Dal 1600 al 1608 Pieter Paul Rubens, il più grande artista fiammingo del XVII secolo e uno dei più prolifici di tutti i tempi, soggiornò in Italia, dove svolse mansioni diplomatiche e politiche per il duca di Mantova, Vincenzo Gonzaga. Ebbe, così, la possibilità di studiare da vicino le opere dei grandi maestri della pittura italiana, dall’antichità al Rinascimento fino ai suoi contemporanei, tra cui Caravaggio, che influenzò alcune opere della sua prima produzione, conducendolo all’elaborazione di uno stile caravaggesco originalissimo. Le influenze caravaggesche e gli echi michelangioleschi, riflettono lo studio di Rubens dell’arte italiana in generale, che nutrì la sua sensibilità ed affinò le sue conoscenze culturali e tecniche, rendendolo pienamente padrone di luci, ombre e colori, consentendogli di arricchire virtuosisticamente le sue composizioni, così da renderle colorite, ricche di brio e di energia, fastose e vigorosamente vitali, in rappresentazione di un’umanità carnale ed eroica, sfumature, queste, insolite per la pittura fiamminga, segni inequivocabili dell’apertura mediterranea.

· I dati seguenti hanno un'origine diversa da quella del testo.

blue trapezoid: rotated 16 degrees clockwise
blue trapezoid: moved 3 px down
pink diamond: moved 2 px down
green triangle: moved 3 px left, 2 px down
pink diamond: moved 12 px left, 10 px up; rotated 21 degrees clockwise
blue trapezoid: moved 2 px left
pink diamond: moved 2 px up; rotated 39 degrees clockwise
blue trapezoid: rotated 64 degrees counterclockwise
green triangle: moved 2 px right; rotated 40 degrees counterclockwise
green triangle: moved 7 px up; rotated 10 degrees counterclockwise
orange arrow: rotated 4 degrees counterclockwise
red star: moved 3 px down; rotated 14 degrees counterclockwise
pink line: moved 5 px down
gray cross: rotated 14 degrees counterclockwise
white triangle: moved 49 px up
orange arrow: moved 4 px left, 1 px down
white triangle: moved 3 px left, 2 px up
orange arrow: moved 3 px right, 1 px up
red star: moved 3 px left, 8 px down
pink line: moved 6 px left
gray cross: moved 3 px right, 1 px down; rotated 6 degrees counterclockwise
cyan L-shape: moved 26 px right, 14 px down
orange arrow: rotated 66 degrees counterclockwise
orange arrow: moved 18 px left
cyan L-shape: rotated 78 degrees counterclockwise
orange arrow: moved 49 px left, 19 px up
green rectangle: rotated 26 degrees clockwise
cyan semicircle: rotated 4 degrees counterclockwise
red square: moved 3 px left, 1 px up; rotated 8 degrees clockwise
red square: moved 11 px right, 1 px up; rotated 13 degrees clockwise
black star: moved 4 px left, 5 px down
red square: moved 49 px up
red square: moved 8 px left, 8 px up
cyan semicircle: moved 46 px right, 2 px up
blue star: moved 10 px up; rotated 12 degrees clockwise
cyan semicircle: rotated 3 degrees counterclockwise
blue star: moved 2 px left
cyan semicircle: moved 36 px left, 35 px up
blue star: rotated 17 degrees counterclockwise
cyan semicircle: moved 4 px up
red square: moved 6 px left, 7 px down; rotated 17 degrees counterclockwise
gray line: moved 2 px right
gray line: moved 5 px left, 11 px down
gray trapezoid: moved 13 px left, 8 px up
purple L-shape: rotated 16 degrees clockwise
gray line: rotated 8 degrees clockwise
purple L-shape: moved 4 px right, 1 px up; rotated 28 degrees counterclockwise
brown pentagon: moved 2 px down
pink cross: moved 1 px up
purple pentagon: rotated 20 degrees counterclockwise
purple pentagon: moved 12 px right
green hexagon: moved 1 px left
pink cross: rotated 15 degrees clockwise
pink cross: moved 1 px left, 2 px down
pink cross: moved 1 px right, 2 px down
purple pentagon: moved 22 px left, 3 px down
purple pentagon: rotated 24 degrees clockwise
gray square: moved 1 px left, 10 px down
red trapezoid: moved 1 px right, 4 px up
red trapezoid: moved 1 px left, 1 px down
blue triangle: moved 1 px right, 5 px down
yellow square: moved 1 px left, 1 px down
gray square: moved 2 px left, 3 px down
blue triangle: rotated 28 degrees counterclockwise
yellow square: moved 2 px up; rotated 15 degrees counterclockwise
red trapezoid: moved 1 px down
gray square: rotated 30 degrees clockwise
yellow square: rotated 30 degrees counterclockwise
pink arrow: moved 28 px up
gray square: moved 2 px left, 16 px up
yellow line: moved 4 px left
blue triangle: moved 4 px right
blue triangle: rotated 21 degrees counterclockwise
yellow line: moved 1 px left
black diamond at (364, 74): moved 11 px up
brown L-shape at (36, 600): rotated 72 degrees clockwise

Modernità del Barocco. Le forme estetiche barocche colpiscono leve psicologiche, e quindi bisogni, dell’essere umano. È questa complessità a rendere il Barocco così moderno: la nostra epoca deve a esso molto più che a ogni altra epoca precedente. Gli artisti del Seicento estremizzano nell’opera d’arte i drammi e i sentimenti. Le antitesi (fuoco/ghiaccio, splendore/oscurarsi) sono un esempio del procedere per estremi che delinea una vita concitata, agitata, in cui la magnificenza del gesto è più importante della perfezione dell’opera. Anche la tecnica pittorica acquista il carattere dell’incompiuto per esaltare l’espressione del soggetto: i bozzetti e le pennellate discoste di Velazquez e molti altri pittori tengono lo spettatore in tensione coinvolgendolo nella creazione dell’opera, affinché sia lui a ricomporre la rappresentazione. Anche in letteratura si elogia la difficoltà e la si imposta pedagogicamente: tanto più il percorso è oscuro, tanto meglio il sapere si acquisisce solidamente. Secondo Gracian, «la verità tanto più è difficoltosa tanto più è piacevole, e la conoscenza che si ottiene è più apprezzata».